[Start of section]
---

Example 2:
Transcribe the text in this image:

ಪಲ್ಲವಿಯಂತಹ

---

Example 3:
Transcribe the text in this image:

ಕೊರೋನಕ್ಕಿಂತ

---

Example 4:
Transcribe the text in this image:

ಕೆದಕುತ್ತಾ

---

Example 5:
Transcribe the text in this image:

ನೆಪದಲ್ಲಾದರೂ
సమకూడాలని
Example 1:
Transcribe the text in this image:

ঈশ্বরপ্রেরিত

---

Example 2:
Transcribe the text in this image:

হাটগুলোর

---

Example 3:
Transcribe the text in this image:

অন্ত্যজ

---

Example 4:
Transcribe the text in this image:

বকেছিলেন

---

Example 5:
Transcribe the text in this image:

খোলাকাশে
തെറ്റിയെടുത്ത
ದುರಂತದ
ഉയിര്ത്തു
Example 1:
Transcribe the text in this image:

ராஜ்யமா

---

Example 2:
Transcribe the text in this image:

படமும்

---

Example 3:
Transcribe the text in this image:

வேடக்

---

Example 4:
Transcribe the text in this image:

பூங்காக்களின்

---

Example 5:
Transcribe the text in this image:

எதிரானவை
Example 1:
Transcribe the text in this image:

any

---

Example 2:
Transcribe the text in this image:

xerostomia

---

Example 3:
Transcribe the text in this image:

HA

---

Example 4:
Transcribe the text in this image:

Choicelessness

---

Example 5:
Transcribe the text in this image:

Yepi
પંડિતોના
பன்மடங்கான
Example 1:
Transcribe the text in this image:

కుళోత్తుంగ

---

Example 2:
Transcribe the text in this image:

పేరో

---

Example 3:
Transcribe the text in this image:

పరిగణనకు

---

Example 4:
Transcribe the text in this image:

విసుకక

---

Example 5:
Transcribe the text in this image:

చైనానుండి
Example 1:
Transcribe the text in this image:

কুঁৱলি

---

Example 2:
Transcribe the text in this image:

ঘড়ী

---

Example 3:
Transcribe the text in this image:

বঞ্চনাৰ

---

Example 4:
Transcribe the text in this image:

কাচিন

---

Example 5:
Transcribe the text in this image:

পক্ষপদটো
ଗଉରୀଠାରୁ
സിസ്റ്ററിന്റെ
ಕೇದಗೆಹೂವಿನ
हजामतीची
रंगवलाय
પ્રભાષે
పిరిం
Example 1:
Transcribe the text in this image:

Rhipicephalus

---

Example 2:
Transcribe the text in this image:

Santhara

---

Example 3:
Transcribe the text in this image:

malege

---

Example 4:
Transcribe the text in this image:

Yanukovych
[End of section]
Keeping each line intact, set down the entire listing once more.

## Output of the exercise
---

Example 2:
Transcribe the text in this image:

ಪಲ್ಲವಿಯಂತಹ

---

Example 3:
Transcribe the text in this image:

ಕೊರೋನಕ್ಕಿಂತ

---

Example 4:
Transcribe the text in this image:

ಕೆದಕುತ್ತಾ

---

Example 5:
Transcribe the text in this image:

ನೆಪದಲ್ಲಾದರೂ
సమకూడాలని
Example 1:
Transcribe the text in this image:

ঈশ্বরপ্রেরিত

---

Example 2:
Transcribe the text in this image:

হাটগুলোর

---

Example 3:
Transcribe the text in this image:

অন্ত্যজ

---

Example 4:
Transcribe the text in this image:

বকেছিলেন

---

Example 5:
Transcribe the text in this image:

খোলাকাশে
തെറ്റിയെടുത്ത
ದುರಂತದ
ഉയിര്ത്തു
Example 1:
Transcribe the text in this image:

ராஜ்யமா

---

Example 2:
Transcribe the text in this image:

படமும்

---

Example 3:
Transcribe the text in this image:

வேடக்

---

Example 4:
Transcribe the text in this image:

பூங்காக்களின்

---

Example 5:
Transcribe the text in this image:

எதிரானவை
Example 1:
Transcribe the text in this image:

any

---

Example 2:
Transcribe the text in this image:

xerostomia

---

Example 3:
Transcribe the text in this image:

HA

---

Example 4:
Transcribe the text in this image:

Choicelessness

---

Example 5:
Transcribe the text in this image:

Yepi
પંડિતોના
பன்மடங்கான
Example 1:
Transcribe the text in this image:

కుళోత్తుంగ

---

Example 2:
Transcribe the text in this image:

పేరో

---

Example 3:
Transcribe the text in this image:

పరిగణనకు

---

Example 4:
Transcribe the text in this image:

విసుకక

---

Example 5:
Transcribe the text in this image:

చైనానుండి
Example 1:
Transcribe the text in this image:

কুঁৱলি

---

Example 2:
Transcribe the text in this image:

ঘড়ী

---

Example 3:
Transcribe the text in this image:

বঞ্চনাৰ

---

Example 4:
Transcribe the text in this image:

কাচিন

---

Example 5:
Transcribe the text in this image:

পক্ষপদটো
ଗଉରୀଠାରୁ
സിസ്റ്ററിന്റെ
ಕೇದಗೆಹೂವಿನ
हजामतीची
रंगवलाय
પ્રભાષે
పిరిం
Example 1:
Transcribe the text in this image:

Rhipicephalus

---

Example 2:
Transcribe the text in this image:

Santhara

---

Example 3:
Transcribe the text in this image:

malege

---

Example 4:
Transcribe the text in this image:

Yanukovych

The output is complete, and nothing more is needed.